(Records in a dataset)
──────────────────────────────

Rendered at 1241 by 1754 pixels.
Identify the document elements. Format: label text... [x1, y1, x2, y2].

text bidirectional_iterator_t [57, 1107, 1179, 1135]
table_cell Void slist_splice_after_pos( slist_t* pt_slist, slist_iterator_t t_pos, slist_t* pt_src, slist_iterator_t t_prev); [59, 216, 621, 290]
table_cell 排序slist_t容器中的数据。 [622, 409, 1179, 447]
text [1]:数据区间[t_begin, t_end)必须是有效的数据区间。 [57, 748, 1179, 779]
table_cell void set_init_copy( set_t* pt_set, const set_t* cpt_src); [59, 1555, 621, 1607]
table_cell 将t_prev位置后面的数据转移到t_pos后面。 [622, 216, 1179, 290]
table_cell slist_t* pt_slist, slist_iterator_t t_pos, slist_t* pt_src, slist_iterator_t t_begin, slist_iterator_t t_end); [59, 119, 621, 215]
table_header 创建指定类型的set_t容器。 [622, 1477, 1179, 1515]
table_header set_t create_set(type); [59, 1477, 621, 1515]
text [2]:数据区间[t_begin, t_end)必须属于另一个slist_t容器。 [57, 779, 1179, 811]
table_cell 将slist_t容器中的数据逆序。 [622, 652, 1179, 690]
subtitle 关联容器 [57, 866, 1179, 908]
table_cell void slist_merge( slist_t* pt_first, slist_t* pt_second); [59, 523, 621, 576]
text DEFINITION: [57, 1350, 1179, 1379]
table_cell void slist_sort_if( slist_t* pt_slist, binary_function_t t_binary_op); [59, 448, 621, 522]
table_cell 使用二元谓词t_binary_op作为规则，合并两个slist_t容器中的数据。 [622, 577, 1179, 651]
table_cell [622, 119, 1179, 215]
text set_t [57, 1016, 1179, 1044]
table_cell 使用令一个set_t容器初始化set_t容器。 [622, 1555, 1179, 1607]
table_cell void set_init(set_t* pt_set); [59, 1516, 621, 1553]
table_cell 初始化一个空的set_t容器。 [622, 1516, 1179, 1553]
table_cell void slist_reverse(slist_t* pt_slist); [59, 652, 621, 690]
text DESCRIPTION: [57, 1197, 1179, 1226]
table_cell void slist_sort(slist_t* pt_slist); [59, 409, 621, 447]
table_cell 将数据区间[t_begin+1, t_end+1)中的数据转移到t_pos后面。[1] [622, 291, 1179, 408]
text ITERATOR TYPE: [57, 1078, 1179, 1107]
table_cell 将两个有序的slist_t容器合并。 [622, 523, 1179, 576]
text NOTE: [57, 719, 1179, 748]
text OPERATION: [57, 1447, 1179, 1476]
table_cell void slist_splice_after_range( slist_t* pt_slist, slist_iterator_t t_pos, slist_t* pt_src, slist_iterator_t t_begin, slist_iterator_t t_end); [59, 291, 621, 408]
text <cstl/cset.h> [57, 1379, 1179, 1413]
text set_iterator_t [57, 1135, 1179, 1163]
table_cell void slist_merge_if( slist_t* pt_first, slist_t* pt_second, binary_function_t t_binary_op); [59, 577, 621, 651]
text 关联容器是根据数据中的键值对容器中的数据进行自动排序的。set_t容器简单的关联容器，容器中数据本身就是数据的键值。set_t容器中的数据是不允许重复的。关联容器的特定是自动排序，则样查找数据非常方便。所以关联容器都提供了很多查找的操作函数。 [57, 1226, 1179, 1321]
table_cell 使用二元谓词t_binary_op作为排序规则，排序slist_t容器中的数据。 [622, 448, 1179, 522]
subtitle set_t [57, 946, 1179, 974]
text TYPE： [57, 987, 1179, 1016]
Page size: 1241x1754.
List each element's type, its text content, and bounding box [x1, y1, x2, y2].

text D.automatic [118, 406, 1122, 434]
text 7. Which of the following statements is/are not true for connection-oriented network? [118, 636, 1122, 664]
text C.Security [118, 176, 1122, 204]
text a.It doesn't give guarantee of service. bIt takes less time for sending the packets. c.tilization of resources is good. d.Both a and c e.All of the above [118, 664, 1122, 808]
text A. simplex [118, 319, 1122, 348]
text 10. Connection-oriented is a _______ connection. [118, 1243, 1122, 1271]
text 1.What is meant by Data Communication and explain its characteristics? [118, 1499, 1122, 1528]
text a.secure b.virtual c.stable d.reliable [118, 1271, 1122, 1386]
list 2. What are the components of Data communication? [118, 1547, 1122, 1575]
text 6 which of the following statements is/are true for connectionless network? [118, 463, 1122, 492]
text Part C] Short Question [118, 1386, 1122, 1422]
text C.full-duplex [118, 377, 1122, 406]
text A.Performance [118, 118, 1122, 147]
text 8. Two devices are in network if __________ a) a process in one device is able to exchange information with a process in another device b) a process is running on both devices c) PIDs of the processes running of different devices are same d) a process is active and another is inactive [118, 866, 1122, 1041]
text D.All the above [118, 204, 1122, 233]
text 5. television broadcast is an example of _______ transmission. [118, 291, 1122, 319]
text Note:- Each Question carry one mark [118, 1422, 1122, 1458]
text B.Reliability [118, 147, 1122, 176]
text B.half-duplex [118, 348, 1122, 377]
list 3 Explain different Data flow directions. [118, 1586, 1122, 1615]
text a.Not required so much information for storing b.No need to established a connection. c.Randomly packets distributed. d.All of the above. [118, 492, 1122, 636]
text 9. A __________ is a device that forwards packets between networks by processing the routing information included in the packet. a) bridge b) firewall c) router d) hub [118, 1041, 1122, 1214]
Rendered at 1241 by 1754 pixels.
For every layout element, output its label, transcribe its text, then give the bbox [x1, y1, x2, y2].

──────────────────────────────

*Goal of the exercise:*
Reproduce these records line for line, word for word, leaving nothing out.

*Result of this task:*
Rendered at 1241 by 1754 pixels.
Identify the document elements. Format: label text... [x1, y1, x2, y2].

text bidirectional_iterator_t [57, 1107, 1179, 1135]
table_cell Void slist_splice_after_pos( slist_t* pt_slist, slist_iterator_t t_pos, slist_t* pt_src, slist_iterator_t t_prev); [59, 216, 621, 290]
table_cell 排序slist_t容器中的数据。 [622, 409, 1179, 447]
text [1]:数据区间[t_begin, t_end)必须是有效的数据区间。 [57, 748, 1179, 779]
table_cell void set_init_copy( set_t* pt_set, const set_t* cpt_src); [59, 1555, 621, 1607]
table_cell 将t_prev位置后面的数据转移到t_pos后面。 [622, 216, 1179, 290]
table_cell slist_t* pt_slist, slist_iterator_t t_pos, slist_t* pt_src, slist_iterator_t t_begin, slist_iterator_t t_end); [59, 119, 621, 215]
table_header 创建指定类型的set_t容器。 [622, 1477, 1179, 1515]
table_header set_t create_set(type); [59, 1477, 621, 1515]
text [2]:数据区间[t_begin, t_end)必须属于另一个slist_t容器。 [57, 779, 1179, 811]
table_cell 将slist_t容器中的数据逆序。 [622, 652, 1179, 690]
subtitle 关联容器 [57, 866, 1179, 908]
table_cell void slist_merge( slist_t* pt_first, slist_t* pt_second); [59, 523, 621, 576]
text DEFINITION: [57, 1350, 1179, 1379]
table_cell void slist_sort_if( slist_t* pt_slist, binary_function_t t_binary_op); [59, 448, 621, 522]
table_cell 使用二元谓词t_binary_op作为规则，合并两个slist_t容器中的数据。 [622, 577, 1179, 651]
table_cell [622, 119, 1179, 215]
text set_t [57, 1016, 1179, 1044]
table_cell 使用令一个set_t容器初始化set_t容器。 [622, 1555, 1179, 1607]
table_cell void set_init(set_t* pt_set); [59, 1516, 621, 1553]
table_cell 初始化一个空的set_t容器。 [622, 1516, 1179, 1553]
table_cell void slist_reverse(slist_t* pt_slist); [59, 652, 621, 690]
text DESCRIPTION: [57, 1197, 1179, 1226]
table_cell void slist_sort(slist_t* pt_slist); [59, 409, 621, 447]
table_cell 将数据区间[t_begin+1, t_end+1)中的数据转移到t_pos后面。[1] [622, 291, 1179, 408]
text ITERATOR TYPE: [57, 1078, 1179, 1107]
table_cell 将两个有序的slist_t容器合并。 [622, 523, 1179, 576]
text NOTE: [57, 719, 1179, 748]
text OPERATION: [57, 1447, 1179, 1476]
table_cell void slist_splice_after_range( slist_t* pt_slist, slist_iterator_t t_pos, slist_t* pt_src, slist_iterator_t t_begin, slist_iterator_t t_end); [59, 291, 621, 408]
text <cstl/cset.h> [57, 1379, 1179, 1413]
text set_iterator_t [57, 1135, 1179, 1163]
table_cell void slist_merge_if( slist_t* pt_first, slist_t* pt_second, binary_function_t t_binary_op); [59, 577, 621, 651]
text 关联容器是根据数据中的键值对容器中的数据进行自动排序的。set_t容器简单的关联容器，容器中数据本身就是数据的键值。set_t容器中的数据是不允许重复的。关联容器的特定是自动排序，则样查找数据非常方便。所以关联容器都提供了很多查找的操作函数。 [57, 1226, 1179, 1321]
table_cell 使用二元谓词t_binary_op作为排序规则，排序slist_t容器中的数据。 [622, 448, 1179, 522]
subtitle set_t [57, 946, 1179, 974]
text TYPE： [57, 987, 1179, 1016]
Page size: 1241x1754.
List each element's type, its text content, and bounding box [x1, y1, x2, y2].

text D.automatic [118, 406, 1122, 434]
text 7. Which of the following statements is/are not true for connection-oriented network? [118, 636, 1122, 664]
text C.Security [118, 176, 1122, 204]
text a.It doesn't give guarantee of service. bIt takes less time for sending the packets. c.tilization of resources is good. d.Both a and c e.All of the above [118, 664, 1122, 808]
text A. simplex [118, 319, 1122, 348]
text 10. Connection-oriented is a _______ connection. [118, 1243, 1122, 1271]
text 1.What is meant by Data Communication and explain its characteristics? [118, 1499, 1122, 1528]
text a.secure b.virtual c.stable d.reliable [118, 1271, 1122, 1386]
list 2. What are the components of Data communication? [118, 1547, 1122, 1575]
text 6 which of the following statements is/are true for connectionless network? [118, 463, 1122, 492]
text Part C] Short Question [118, 1386, 1122, 1422]
text C.full-duplex [118, 377, 1122, 406]
text A.Performance [118, 118, 1122, 147]
text 8. Two devices are in network if __________ a) a process in one device is able to exchange information with a process in another device b) a process is running on both devices c) PIDs of the processes running of different devices are same d) a process is active and another is inactive [118, 866, 1122, 1041]
text D.All the above [118, 204, 1122, 233]
text 5. television broadcast is an example of _______ transmission. [118, 291, 1122, 319]
text Note:- Each Question carry one mark [118, 1422, 1122, 1458]
text B.Reliability [118, 147, 1122, 176]
text B.half-duplex [118, 348, 1122, 377]
list 3 Explain different Data flow directions. [118, 1586, 1122, 1615]
text a.Not required so much information for storing b.No need to established a connection. c.Randomly packets distributed. d.All of the above. [118, 492, 1122, 636]
text 9. A __________ is a device that forwards packets between networks by processing the routing information included in the packet. a) bridge b) firewall c) router d) hub [118, 1041, 1122, 1214]
Rendered at 1241 by 1754 pixels.
For every layout element, output its label, transcribe its text, then give the bbox [x1, y1, x2, y2].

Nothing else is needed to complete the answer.